Obezlerin ömrü 13 yıl daha kısa
Obeziteye bağlı olarak birtakım hastalıkların da ortaya çıktığını belirten Doç. Dr. Çerçi, obez insanların yaşam sürelerinin normal insanlara göre 13 yıl daha kısa olduğunu söyledi. Obeziteye bağlı olarak gelişen hastalıklara dikkat çeken Doç. Dr. Çerçi, “Obezite artık gelişmiş ülkelerin değil, geri kalmış ülkelerin de ciddi bir sağlık sorunu. Çünkü obezite başlı başına bir hastalık, bütün vücudu etkiliyor. Obez insanların yaşam süreleri normal insanlara göre 13 yıl daha kısa. Bunun sebebi obez insanlarda kalp damar hastalıkları, hipertansiyon, diyabet, diyabetin yol açtığı tüm organ bozuklukları, özellikle kadınlarda üreme bozuklukları, uyku bozuklukları, uyku apnesi, karaciğer yağlanması gibi pek çok hastalık obeziteye bağlı olarak ortaya çıkıyor. Bütün bunları sadece tek bir ameliyatla düzeltme şansımız var. Obezite ameliyatıyla biz hastayı tüm bu yandaş hastalıklardan kurtarıyoruz. Buna şeker hastalıkları da dahil” diye konuştu.

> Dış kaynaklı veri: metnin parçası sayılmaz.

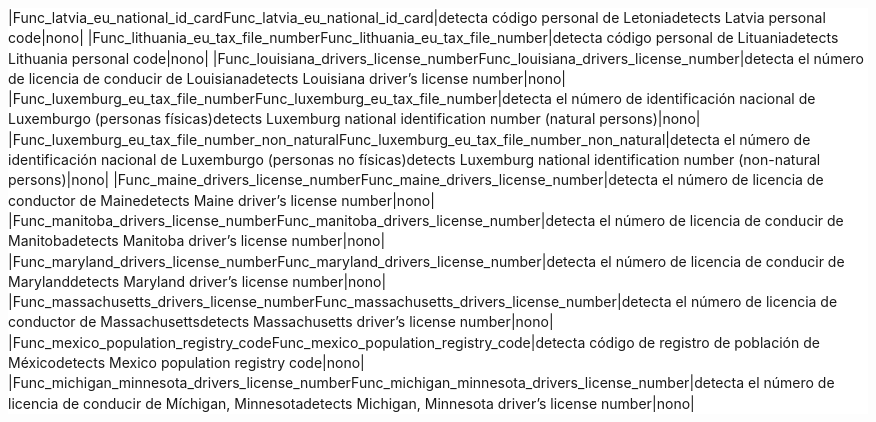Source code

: |<span data-ttu-id="006b4-373">Func_latvia_eu_national_id_card</span><span class="sxs-lookup"><span data-stu-id="006b4-373">Func_latvia_eu_national_id_card</span></span>|<span data-ttu-id="006b4-374">detecta código personal de Letonia</span><span class="sxs-lookup"><span data-stu-id="006b4-374">detects Latvia personal code</span></span>|<span data-ttu-id="006b4-375">no</span><span class="sxs-lookup"><span data-stu-id="006b4-375">no</span></span>|
|<span data-ttu-id="006b4-376">Func_lithuania_eu_tax_file_number</span><span class="sxs-lookup"><span data-stu-id="006b4-376">Func_lithuania_eu_tax_file_number</span></span>|<span data-ttu-id="006b4-377">detecta código personal de Lituania</span><span class="sxs-lookup"><span data-stu-id="006b4-377">detects Lithuania personal code</span></span>|<span data-ttu-id="006b4-378">no</span><span class="sxs-lookup"><span data-stu-id="006b4-378">no</span></span>|
|<span data-ttu-id="006b4-379">Func_louisiana_drivers_license_number</span><span class="sxs-lookup"><span data-stu-id="006b4-379">Func_louisiana_drivers_license_number</span></span>|<span data-ttu-id="006b4-380">detecta el número de licencia de conducir de Louisiana</span><span class="sxs-lookup"><span data-stu-id="006b4-380">detects Louisiana driver’s license number</span></span>|<span data-ttu-id="006b4-381">no</span><span class="sxs-lookup"><span data-stu-id="006b4-381">no</span></span>|
|<span data-ttu-id="006b4-382">Func_luxemburg_eu_tax_file_number</span><span class="sxs-lookup"><span data-stu-id="006b4-382">Func_luxemburg_eu_tax_file_number</span></span>|<span data-ttu-id="006b4-383">detecta el número de identificación nacional de Luxemburgo (personas físicas)</span><span class="sxs-lookup"><span data-stu-id="006b4-383">detects Luxemburg national identification number (natural persons)</span></span>|<span data-ttu-id="006b4-384">no</span><span class="sxs-lookup"><span data-stu-id="006b4-384">no</span></span>|
|<span data-ttu-id="006b4-385">Func_luxemburg_eu_tax_file_number_non_natural</span><span class="sxs-lookup"><span data-stu-id="006b4-385">Func_luxemburg_eu_tax_file_number_non_natural</span></span>|<span data-ttu-id="006b4-386">detecta el número de identificación nacional de Luxemburgo (personas no físicas)</span><span class="sxs-lookup"><span data-stu-id="006b4-386">detects Luxemburg national identification number (non-natural persons)</span></span>|<span data-ttu-id="006b4-387">no</span><span class="sxs-lookup"><span data-stu-id="006b4-387">no</span></span>|
|<span data-ttu-id="006b4-388">Func_maine_drivers_license_number</span><span class="sxs-lookup"><span data-stu-id="006b4-388">Func_maine_drivers_license_number</span></span>|<span data-ttu-id="006b4-389">detecta el número de licencia de conductor de Maine</span><span class="sxs-lookup"><span data-stu-id="006b4-389">detects Maine driver’s license number</span></span>|<span data-ttu-id="006b4-390">no</span><span class="sxs-lookup"><span data-stu-id="006b4-390">no</span></span>|
|<span data-ttu-id="006b4-391">Func_manitoba_drivers_license_number</span><span class="sxs-lookup"><span data-stu-id="006b4-391">Func_manitoba_drivers_license_number</span></span>|<span data-ttu-id="006b4-392">detecta el número de licencia de conducir de Manitoba</span><span class="sxs-lookup"><span data-stu-id="006b4-392">detects Manitoba driver’s license number</span></span>|<span data-ttu-id="006b4-393">no</span><span class="sxs-lookup"><span data-stu-id="006b4-393">no</span></span>|
|<span data-ttu-id="006b4-394">Func_maryland_drivers_license_number</span><span class="sxs-lookup"><span data-stu-id="006b4-394">Func_maryland_drivers_license_number</span></span>|<span data-ttu-id="006b4-395">detecta el número de licencia de conducir de Maryland</span><span class="sxs-lookup"><span data-stu-id="006b4-395">detects Maryland driver’s license number</span></span>|<span data-ttu-id="006b4-396">no</span><span class="sxs-lookup"><span data-stu-id="006b4-396">no</span></span>|
|<span data-ttu-id="006b4-397">Func_massachusetts_drivers_license_number</span><span class="sxs-lookup"><span data-stu-id="006b4-397">Func_massachusetts_drivers_license_number</span></span>|<span data-ttu-id="006b4-398">detecta el número de licencia de conductor de Massachusetts</span><span class="sxs-lookup"><span data-stu-id="006b4-398">detects Massachusetts driver’s license number</span></span>|<span data-ttu-id="006b4-399">no</span><span class="sxs-lookup"><span data-stu-id="006b4-399">no</span></span>|
|<span data-ttu-id="006b4-400">Func_mexico_population_registry_code</span><span class="sxs-lookup"><span data-stu-id="006b4-400">Func_mexico_population_registry_code</span></span>|<span data-ttu-id="006b4-401">detecta código de registro de población de México</span><span class="sxs-lookup"><span data-stu-id="006b4-401">detects Mexico population registry code</span></span>|<span data-ttu-id="006b4-402">no</span><span class="sxs-lookup"><span data-stu-id="006b4-402">no</span></span>|
|<span data-ttu-id="006b4-403">Func_michigan_minnesota_drivers_license_number</span><span class="sxs-lookup"><span data-stu-id="006b4-403">Func_michigan_minnesota_drivers_license_number</span></span>|<span data-ttu-id="006b4-404">detecta el número de licencia de conducir de Míchigan, Minnesota</span><span class="sxs-lookup"><span data-stu-id="006b4-404">detects Michigan, Minnesota driver’s license number</span></span>|<span data-ttu-id="006b4-405">no</span><span class="sxs-lookup"><span data-stu-id="006b4-405">no</span></span>|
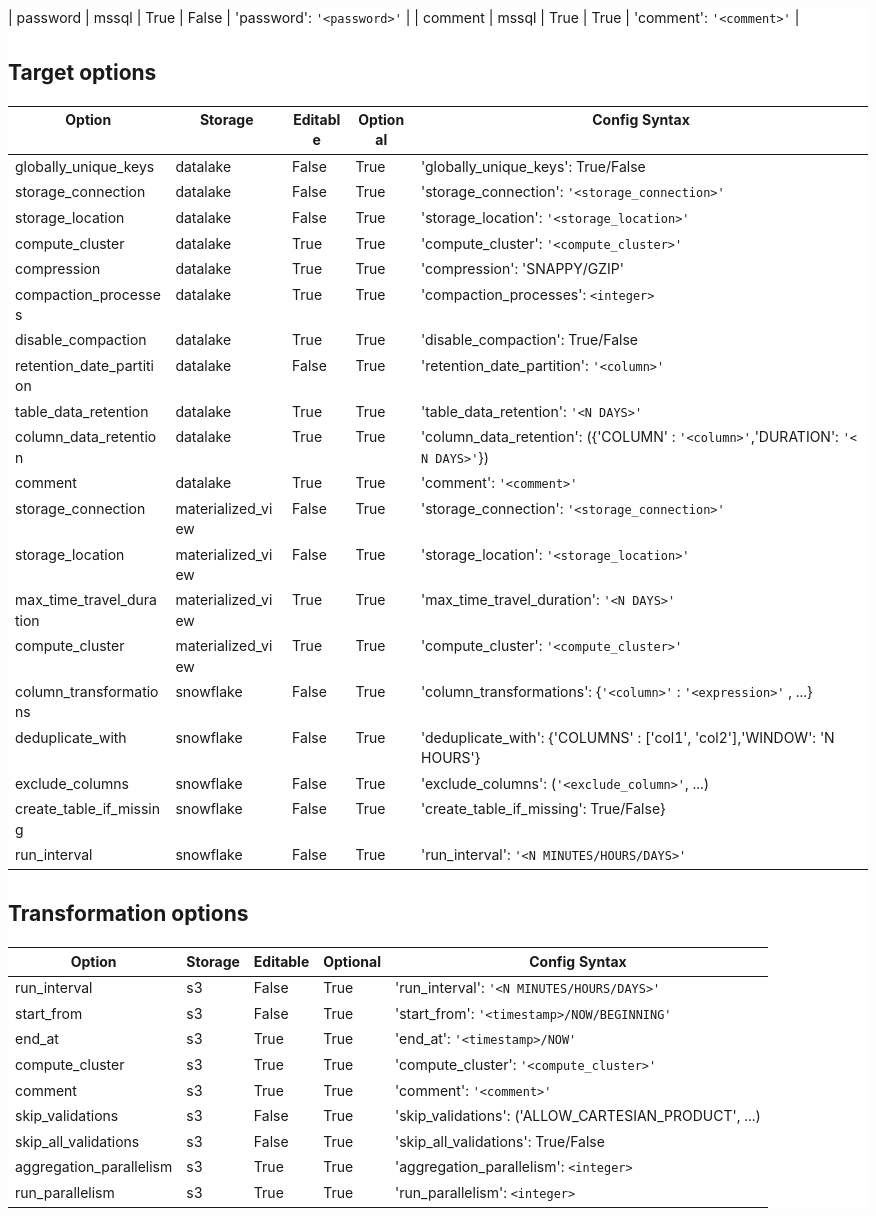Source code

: | password | mssql | True | False | 'password': `'<password>'` |
| comment | mssql | True | True | 'comment': `'<comment>'` |

## Target options

| Option | Storage   | Editable | Optional | Config Syntax |
| -------| --------- | -------- | -------- | ------------- |
| globally_unique_keys | datalake | False | True | 'globally_unique_keys': True/False |
| storage_connection | datalake | False | True | 'storage_connection': `'<storage_connection>'` |
| storage_location | datalake | False | True | 'storage_location': `'<storage_location>'` |
| compute_cluster | datalake | True | True | 'compute_cluster': `'<compute_cluster>'` |
| compression | datalake | True | True | 'compression': 'SNAPPY/GZIP' |
| compaction_processes | datalake | True | True | 'compaction_processes': `<integer>` |
| disable_compaction | datalake | True | True | 'disable_compaction': True/False |
| retention_date_partition | datalake | False | True | 'retention_date_partition': `'<column>'` |
| table_data_retention | datalake | True | True | 'table_data_retention': `'<N DAYS>'` |
| column_data_retention | datalake | True | True | 'column_data_retention': (\{'COLUMN' : `'<column>'`,'DURATION': `'<N DAYS>'`\}) |
| comment | datalake | True | True | 'comment': `'<comment>'` |
| storage_connection | materialized_view | False | True | 'storage_connection': `'<storage_connection>'` |
| storage_location | materialized_view | False | True | 'storage_location': `'<storage_location>'` |
| max_time_travel_duration | materialized_view | True | True | 'max_time_travel_duration': `'<N DAYS>'` |
| compute_cluster | materialized_view | True | True | 'compute_cluster': `'<compute_cluster>'` |
| column_transformations | snowflake | False | True | 'column_transformations': \{`'<column>'` : `'<expression>'` , ...\} |
| deduplicate_with | snowflake | False | True | 'deduplicate_with': \{'COLUMNS' : ['col1', 'col2'],'WINDOW': 'N HOURS'\} |
| exclude_columns | snowflake | False | True | 'exclude_columns': (`'<exclude_column>'`, ...) |
| create_table_if_missing | snowflake | False | True | 'create_table_if_missing': True/False} |
| run_interval | snowflake | False | True | 'run_interval': `'<N MINUTES/HOURS/DAYS>'` |

## Transformation options

| Option | Storage   | Editable | Optional | Config Syntax |
| -------| --------- | -------- | -------- | ------------- |
| run_interval | s3 | False | True | 'run_interval': `'<N MINUTES/HOURS/DAYS>'` |
| start_from | s3 | False | True | 'start_from': `'<timestamp>/NOW/BEGINNING'` |
| end_at | s3 | True | True | 'end_at': `'<timestamp>/NOW'` |
| compute_cluster | s3 | True | True | 'compute_cluster': `'<compute_cluster>'` |
| comment | s3 | True | True | 'comment': `'<comment>'` |
| skip_validations | s3 | False | True | 'skip_validations': ('ALLOW_CARTESIAN_PRODUCT', ...) |
| skip_all_validations | s3 | False | True | 'skip_all_validations': True/False |
| aggregation_parallelism | s3 | True | True | 'aggregation_parallelism': `<integer>` |
| run_parallelism | s3 | True | True | 'run_parallelism': `<integer>` |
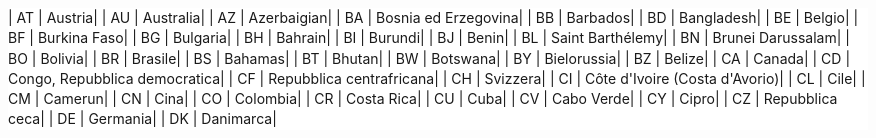 | AT | Austria|
| AU | Australia|
| AZ | Azerbaigian|
| BA | Bosnia ed Erzegovina|
| BB | Barbados|
| BD | Bangladesh|
| BE | Belgio|
| BF | Burkina Faso|
| BG | Bulgaria|
| BH | Bahrain|
| BI | Burundi|
| BJ | Benin|
| BL | Saint Barthélemy|
| BN | Brunei Darussalam|
| BO | Bolivia|
| BR | Brasile|
| BS | Bahamas|
| BT | Bhutan|
| BW | Botswana|
| BY | Bielorussia|
| BZ | Belize|
| CA | Canada|
| CD | Congo, Repubblica democratica|
| CF | Repubblica centrafricana|
| CH | Svizzera|
| CI | Côte d'Ivoire (Costa d'Avorio)|
| CL | Cile|
| CM | Camerun|
| CN | Cina|
| CO | Colombia|
| CR | Costa Rica|
| CU | Cuba|
| CV | Cabo Verde|
| CY | Cipro|
| CZ | Repubblica ceca|
| DE | Germania|
| DK | Danimarca|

Obezite cerrahisinde bir takım kurallar olduğunu belirten Doç. Dr. Çerçi, “Hiçbir zaman ‘ben şişmanım, beni ameliyat et’ diyeni ameliyat etmiyoruz” dedi. Ameliyat kararı alabilmek için hastanın vücut kitle endeksinin baz alındığını anlatan Doç. Dr. Çerçi, “Vücut kitle endeksi anlaşılabilir haliyle; ‘kilo bölü boy çarpı boy’ eğer 40’ın üzerindeyse endeks, bu hastaları mutlaka ameliyat ediyoruz. Yani klasik yollarla kilo verememişlerse, beraberinde şişmanlığa bağlı sağlık problemleri ortaya çıkmışsa bunları ameliyat ediyoruz. Bu tür ameliyatların hepsi kapalı yapılıyor. Bunların bir kısmı mide küçültücü işlemler; işte tüp mide, bir de baypas dediğimiz bağırsağı emilim dışı bıraktığımız bir ameliyat var. Bunları da daha çok şeker hastalıklarında tercih ediyoruz. Bunlar beraber iç içe girmiş ameliyatlar” şeklinde açıkladı.
Güvenilir ellerdeyseniz riski yok
“Riskli olmayan iş yok her ameliyatın bir riski var” diyen Doç. Dr. Çerçi, obezite cerrahisindeki riskin bir safra kesesi ameliyatı riskinden farklı olmadığını vurguladı. Hastaların dikkat etmesi gereken hususlara değinen Doç. Dr. Çerçi, “Ameliyatı olacağınız merkezin bu konuda tecrübeli bir ekibi olması en önemli hususlardan biri. Obezite ve metabolik cerrahi çok özel bir işlem. Birincisi hastalar önce hekimlerini iyi araştıracaklar. Mesela benim ameliyat sayım 50, bu konuda çok başarılı ameliyatlar gerçekleştirdim. İkincisi de hastanede yeterli alt yapı var mı? Göğüs hastalıkları uzmanı, psikiyatri desteği, diyetisyen desteği bunların bütün bir ekip olarak hastanede bulunması lazım. Hastanede yeterli yoğun bakım olanaklarının olması lazım, ancak bunlar varsa bu ameliyatı olabilir. Hastaları ameliyat sonrası takip edebilecek bir ekibin olması lazım. Güvenilir ellerde bunun bir riski yok. Dediğim gibi obez insanların yaşam süresi normallere göre 13 yıl daha azsa siz bu ameliyatla insanların ömrünü 13 yıl uzatıyorsunuz” ifadelerini kullandı.